I just read the write up of Xe on Anandtech, and I'm feeling... Skeptical. Lots of implausible numbers thrown around, like "50x increase!".
Hmm, maybe not though.
They didn't specify what they were comparing it to. They said 40x DP FP Flop
per EU.
Intel Gen architectures have 1:4, DP to SP ratio, which would make Ponte Vecchio 10x. That seems crazy right? But nope.
It's because Gen 11 doesn't have DP FP hardware! That's part of their quest to make it power/area efficient on client and gaming.

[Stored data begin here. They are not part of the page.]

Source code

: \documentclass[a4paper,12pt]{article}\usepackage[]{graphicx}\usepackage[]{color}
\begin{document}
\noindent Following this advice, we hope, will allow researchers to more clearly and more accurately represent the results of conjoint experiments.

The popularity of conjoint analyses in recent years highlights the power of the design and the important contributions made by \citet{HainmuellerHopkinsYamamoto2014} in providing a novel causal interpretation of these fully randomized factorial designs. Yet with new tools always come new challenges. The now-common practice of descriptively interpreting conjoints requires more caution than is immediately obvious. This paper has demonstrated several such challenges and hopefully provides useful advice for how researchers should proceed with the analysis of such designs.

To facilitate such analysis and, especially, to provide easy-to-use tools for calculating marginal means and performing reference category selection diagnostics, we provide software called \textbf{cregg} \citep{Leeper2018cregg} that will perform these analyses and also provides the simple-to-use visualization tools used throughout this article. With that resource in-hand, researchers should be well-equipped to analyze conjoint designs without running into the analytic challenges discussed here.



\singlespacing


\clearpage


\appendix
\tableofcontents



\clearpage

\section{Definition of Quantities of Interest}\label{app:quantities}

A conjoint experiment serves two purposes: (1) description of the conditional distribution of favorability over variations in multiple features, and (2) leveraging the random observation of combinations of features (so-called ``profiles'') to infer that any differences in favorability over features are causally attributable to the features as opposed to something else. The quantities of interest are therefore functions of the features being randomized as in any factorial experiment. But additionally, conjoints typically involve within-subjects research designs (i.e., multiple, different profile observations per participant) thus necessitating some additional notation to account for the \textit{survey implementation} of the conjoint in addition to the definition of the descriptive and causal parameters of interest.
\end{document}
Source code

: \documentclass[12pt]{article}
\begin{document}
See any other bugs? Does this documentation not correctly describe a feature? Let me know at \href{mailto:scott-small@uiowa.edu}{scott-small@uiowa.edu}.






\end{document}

So 40x could mean back to 1:2, if Gen 11 performs like 1:80 due to emulation.
And Ponte Vecchio has 8 GPU dies per card, times two for two boards, making it total of 16 dies. If Ian is right on each Ponte Vecchio being ~66 TFlops DP with 2400 nodes, then each die has 4TFlop DP compute power.
Which coincidentally is equal to 512EU running at 1GHz with 1:2 DP ratio. But, with a real product, even Linpack isn't 100% efficient. Maybe it'll need 1.2GHz to get that performance. You'll have the Sapphire Rapids chips contribute some too.
He also thinks its possible its only 1200 nodes. Then you are talking each GPU needing to deliver double that which is 8TFlop DP. So 1024EU with 1.2GHz or 512EU with 2.4GHz. The former seems likely.
It could be 1200 nodes. This is based on the fact that it talks about Aurora having 10PB of memory. That means each node with 2x Sapphire Rapids has 8TB of memory.
4TB per CPU makes sense when you consider 8 memory channels and using 512GB, 3rd generation Optane DC PMM devices. That makes slightly more sense than 2TB per CPU using 256GB Optane modules when assuming total of 2400 nodes?